#### DOCUMENT SOURCE
..............................

Elles ont permis d’importer dans le droit européen l’esprit des textes qui existe depuis cinquante ans dans le droit américain. Aux Etats-Unis, le système de gestion des faillites est tellement clair, prévisible, que les justiciables traitent les sujets en amont et de façon amiable. J’espère que ce système, notamment le système des classes de parties affectées, va permettre de réduire le nombre de faillites, mais aussi le nombre de restructurations qui ont besoin de l’aide d’un juge. La directive européenne et sa transposition française ont prévu des exceptions qu’il faut préciser, ce qu’a commencé à faire la chambre commerciale de la Cour de cassation dans un premier arrêt récent. Lorsque le droit sera devenu suffisamment précis pour les praticiens des procédures d’insolvabilité, nous pourrons traiter hors des tribunaux un certain nombre de dossiers, dans l’intérêt de la pérennité de l’entreprise et de la sauvegarde de l’emploi, tout en respectant les droits des créanciers.
Les dossiers médiatiques vont certainement faire avancer la cause du traitement amiable des litiges
Constatez-vous les mêmes tendances à la hausse sur les contentieux commerciaux ?
Le contentieux augmente comme il a toujours augmenté mais dans des proportions modérées, moins de 5 % par an. Nous poursuivons la démarche initiée par l’un de mes prédécesseurs, Franck Gentin (président de 2012 à 2015, NDLR), qui consiste à encourager le règlement à l’amiable des dossiers. Aujourd’hui, ce taux de règlement amiable oscille entre 10 % et 12 % ; mon objectif est de le porter à 30 %. Nous nous servons des affaires emblématiques pour montrer aux justiciables qu’il est possible de trouver des solutions plutôt que de condamner. L’une d’entre elles avait été la médiation intervenue entre LVMH et les héritiers d’Hermès en 2014. L’an dernier, la juridiction a été également impliquée dans le dossier La Poste Mobile, qui concernait La Poste, Bouygues Télécom et Altice. J’ai œuvré cette année pour que la Ligue française de football et DAZN recherchent un accord avec l’aide d’un médiateur – le même Frank Gentin d’ailleurs –, ce qu’elles ont annoncé le 2 mai dernier. Je m’en félicite. Ces dossiers médiatiques vont certainement faire avancer la cause du traitement amiable des litiges.
Vous avez déclaré vouloir raccourcir la durée de traitement des litiges. Comment vous y prenez-vous ?
L’objectif, c’est d’augmenter la qualité effective et la qualité perçue de la justice consulaire. On peut l’apprécier avec trois critères. Le premier, j’en ai parlé, c’est le taux de recours à l’amiable. Le deuxième, c’est le raccourcissement des délais, qui sont déjà courts puisque nous rendons la justice en moins d’un an, en moyenne, à Paris. Entre l’audience de plaidoirie et la mise à disposition du jugement, il faut compter un délai incompressible de deux mois. En revanche, les dix mois précédant l’audience de plaidoirie peuvent être raccourcis. L’oralité, qui était historiquement le principe de la juridiction commerciale, devient très accessoire aujourd’hui, avec une procédure essentiellement écrite. Nous avons ainsi convenu, avec le barreau de Paris et son bâtonnier Pierre Hoffman et toute la profession des mandataires au commerce dont Me Charlotte Hildebrand, que la procédure soit encore raccourcie dans ses délais pour les affaires dites simples. J’ai bon espoir que de douze mois au total, nous arrivions à moins de dix mois.

..............................

#### DONNÉES FOURNIES
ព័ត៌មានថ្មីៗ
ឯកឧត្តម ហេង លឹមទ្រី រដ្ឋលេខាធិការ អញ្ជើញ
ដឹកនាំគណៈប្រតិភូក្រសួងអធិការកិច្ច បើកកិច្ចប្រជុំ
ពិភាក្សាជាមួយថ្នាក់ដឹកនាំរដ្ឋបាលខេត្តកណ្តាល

..............................

#### ÉNONCÉ DÉTAILLÉ
D'après le document source, à quel niveau l'objectif affiché entend-il porter le taux de règlement amiable des dossiers ?

#### CORRIGÉ RÉDIGÉ
À 30 %, alors qu'il oscille aujourd'hui entre 10 % et 12 %.